I was shaking while holding my phone in my hands and I realized how damn cold I was, or at least how cold my arms were. My face felt red and hot and I realized that I wasn’t really breathing. Trying to understand this awkward state I was in, I realized that I was angry, and at her. Not because she was sleeping with other people, not because I was envious of her cozy first world problems or because I ended the call on a sour note. I was upset because I had inadvertently opened up to her, spilling my guts across our video chat and she had managed to hold our conversation back at a shallow level.


I was experiencing reverse culture shock.
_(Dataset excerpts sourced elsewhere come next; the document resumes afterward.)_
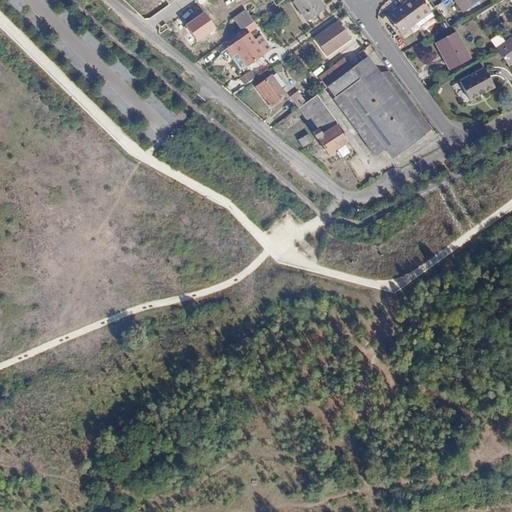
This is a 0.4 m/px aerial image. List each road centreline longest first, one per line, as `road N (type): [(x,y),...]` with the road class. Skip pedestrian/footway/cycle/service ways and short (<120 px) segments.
road 1 (residential): [(354,202),(110,0)]
road 2 (residential): [(458,144),(362,16)]
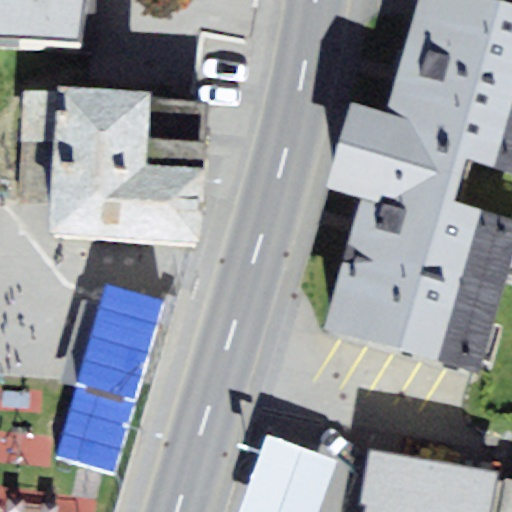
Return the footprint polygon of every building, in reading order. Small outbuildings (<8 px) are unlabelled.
[(0,0),(0,36),(80,37),(83,0),(0,0)] [(511,6),(490,0),(417,0),(386,112),(350,102),(339,142),(461,176),(466,158),(511,171),(511,6)] [(209,95),(58,85),(58,94),(55,141),(48,236),(199,246),(209,95)] [(55,141),(58,94),(22,91),(19,139),(55,141)] [(511,216),(454,200),(461,176),(339,142),(325,190),(360,199),(323,331),(479,374),(511,255),(511,216)] [(319,511),(338,460),(268,435),(240,511),(319,511)] [(498,474),(371,450),(361,506),(367,507),(365,511),(511,511),(511,482),(497,480),(498,474)]
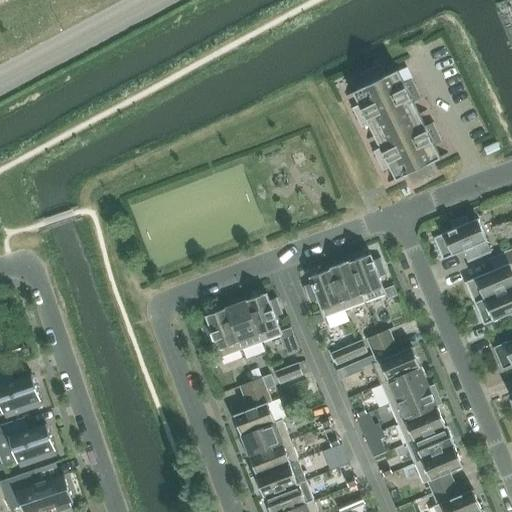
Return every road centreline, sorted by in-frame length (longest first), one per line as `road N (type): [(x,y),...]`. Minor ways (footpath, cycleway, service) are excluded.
road 1 (residential): [(234,511),(162,307),(397,217)]
road 2 (residential): [(397,217),(511,482)]
road 3 (residential): [(0,269),(33,274),(116,511)]
road 4 (tertiary): [(0,79),(147,0)]
road 5 (residential): [(397,217),(511,172)]
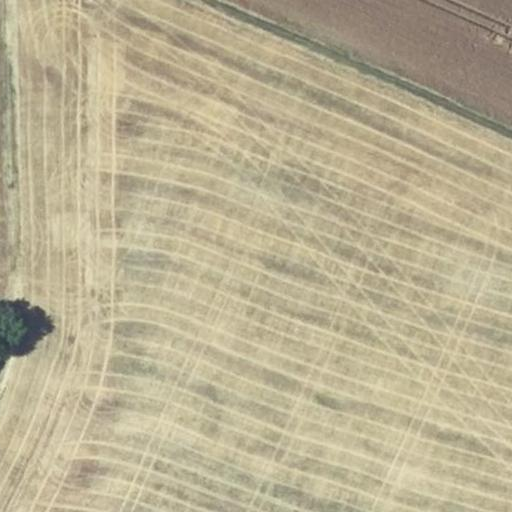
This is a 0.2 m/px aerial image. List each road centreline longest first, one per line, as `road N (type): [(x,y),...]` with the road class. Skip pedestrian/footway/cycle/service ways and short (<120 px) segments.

Such a shift from my normal analytical conversations. even joking with my friends here I feel like I learn something. Everything just felt so forced and insincere. I don’t think I could relate to her anymore than she could to me. We had sat for an hour talking to each other tapdancing around the fact that it was a hard conversation to have not only because she was my ex (I think?) but because we dared not go into depth about ourselves for fear of making things awkward.

I found myself thinking of my friend Noah. He never feared to venture into discomfort in conversation. To push poke and pull apart ideas even if they seemed straight forward. Every conversation with him felt like an interview of the soul in relation to: Deer in bethesda? José Cuervo and Santa Ana?! A documentary on the rape of Nanking I watched while I waited for another friend to show up?!?! When I explained to him before I left how I wanted to learn how to connect with people rather than keeping them at a distance for fear of them not liking the real me as I had done with so many girlfriends, He told me how surprised he was to hear me say that and that it was the weakest things he had ever heard me say.

I realize now that even when I come home, no one is going to truly be able to relate to what I have to say, but to entertain ideas and to jump into though regardless of how it makes one feel should be a universal norm in order to begin to understand someone. You might think someone is your friend but until you learn to be honest and ask the difficult questions they might as well be a stranger.